In the last couple of weeks, I've implemented most of the features in the editorial toolkit. Scribes can identify unannotated pages from the table of contents, readers can peruse all pages in a collection linked to a subject, and users can perform a full text search.
I'd like to describe the full text search in some detail, since there are some really interesting things you can do with the interplay between searching and linking. I also have a few unresolved questions to explore.
Basic Search
There are a lot of technologies for searching, so my first task was research. I decided on the simple MySQL fulltext search over SOLR, Sphinx, and acts_as_ferret
because all the data I wanted to search was located within the PAGES
table. As a result, this only required a migration script, a text input, and a new controller action to implement. You can see the result on the right hand side of the collection homepage.
Article-based Search
Once basic search was working, I could start integrating the search capability with subject indexes. Since each subject link contains the wording in the original text that was used to link to a subject, that wording can be used to seed a text search. This allows an editor to double-check pages in a collection to see if any references to a subject have been missed.

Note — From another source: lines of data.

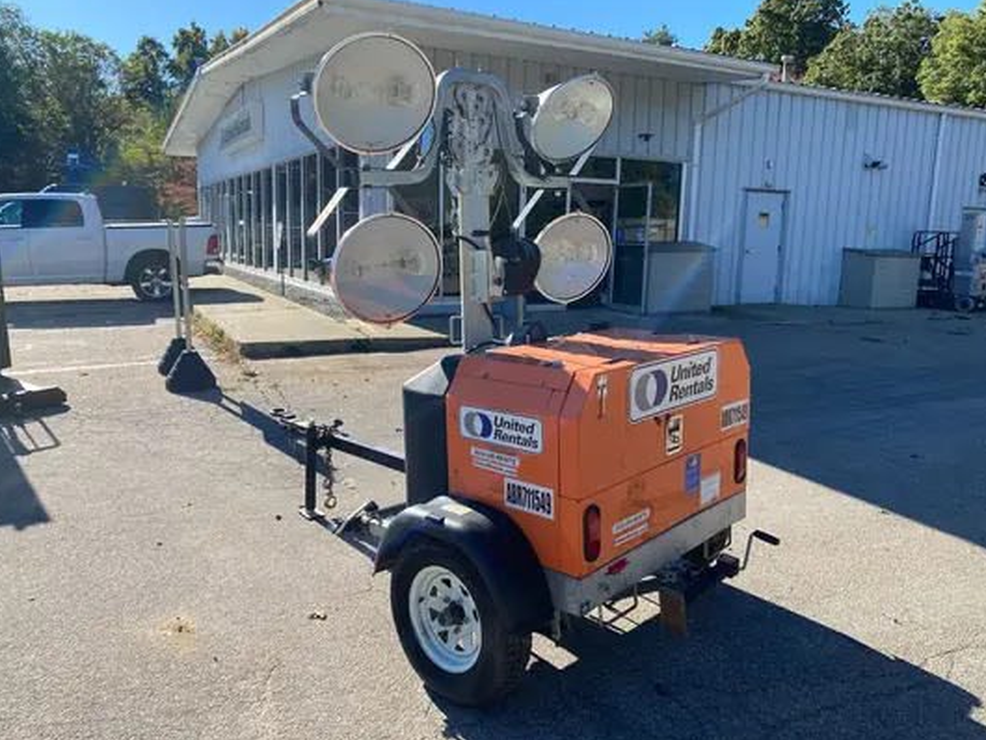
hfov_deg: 65.3
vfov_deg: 51.4
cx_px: 499
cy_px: 362
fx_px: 769
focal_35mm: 27
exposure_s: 1/1727
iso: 32
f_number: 1.8
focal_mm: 4.25
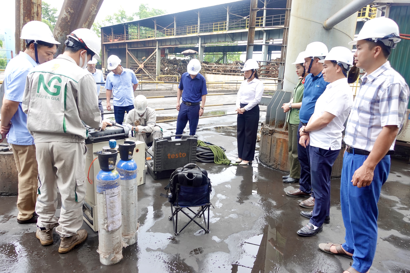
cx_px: 205
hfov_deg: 73.7
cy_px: 136
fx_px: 273
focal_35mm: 24
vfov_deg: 53.1
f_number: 3.5
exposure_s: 1/80
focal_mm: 9.4
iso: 125
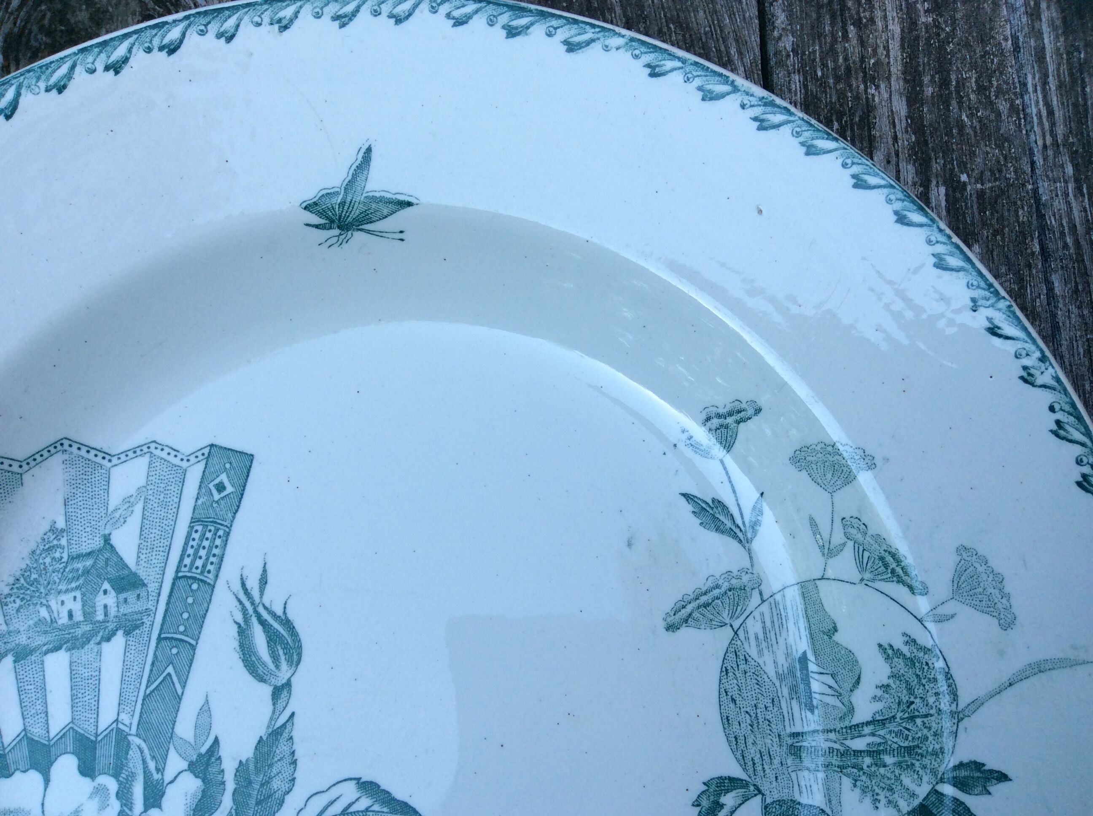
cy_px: 408
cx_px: 546
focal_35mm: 32
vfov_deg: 44.1
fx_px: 1009
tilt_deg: -75.4
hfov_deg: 56.9
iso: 32
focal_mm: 3.3
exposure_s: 1/473
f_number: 2.4
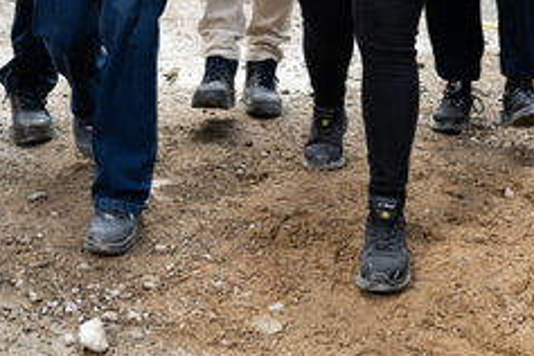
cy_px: -195
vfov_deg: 15.4
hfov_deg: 25.0
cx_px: 302
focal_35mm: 81
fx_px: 1201
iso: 50
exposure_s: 1/200
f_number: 3.5
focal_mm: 24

For example, Evelyn Brumfield is a grandchild who is mentioned fairly often in Julia's diaries. Julia spells her name variously as "Evylin", "Evelyn", and "Evylin Brumfield". So a link from the article page performs a full text search for "Evylin Brumfield" OR Evelyn OR Evylin.
While this is interesting, it doesn't directly address the editors need to find references they might have missed. Since we're able to see all the fulltext matches for Evelyn Brumfield, since we can see all pages that link to the Evelyn Brumfield subject, why not subtract the second set from the first? An additional link on the subject page searches for precisely this set: all references to Evelyn Brumfield within the text that are not on pages linked to the Evelyn Brumfield subject.
At the writing of this blog post, the results of such a search are pretty interesting. The first two pages in the results matched the first name in "Evylin Edmons", in pages that are already linked to Evelyn Edmonds subject. Matched pages 4-7 appear to be references to Evelyn Brumfield in pages that have not been annotated at all. But we hit pay dirt with page number 3: it's a page that was transcribed and annotated very early during the transcription project, containing reference to Evelyn Brumfield that should be linked to that subject but is not.
Questions
I originally intended to add links to search for each individual phrase linked to a subject. However, I'm still not sure this would be useful -- what value would separate, pre-populated searches for "Evelyn", "Evylin", and "Evylin Brumfield" add?
A more serious question is what exactly I should be searching on. I adopted a simple approach of searching the annotated XML text for each page. However, this means that subject name expansions will match a search, even if the words don't appear in the text. A search for "Brumfield" will return pages in which Julia never wrote Brumfield, merely because they link to "John", which is expanded to "John Brumfield". This is not a literal text search, and might astonish users. On the other hand, would a user searching for "Evelyn" expect to see the Evelyns in the text, even though they had been spelled "Evylin"?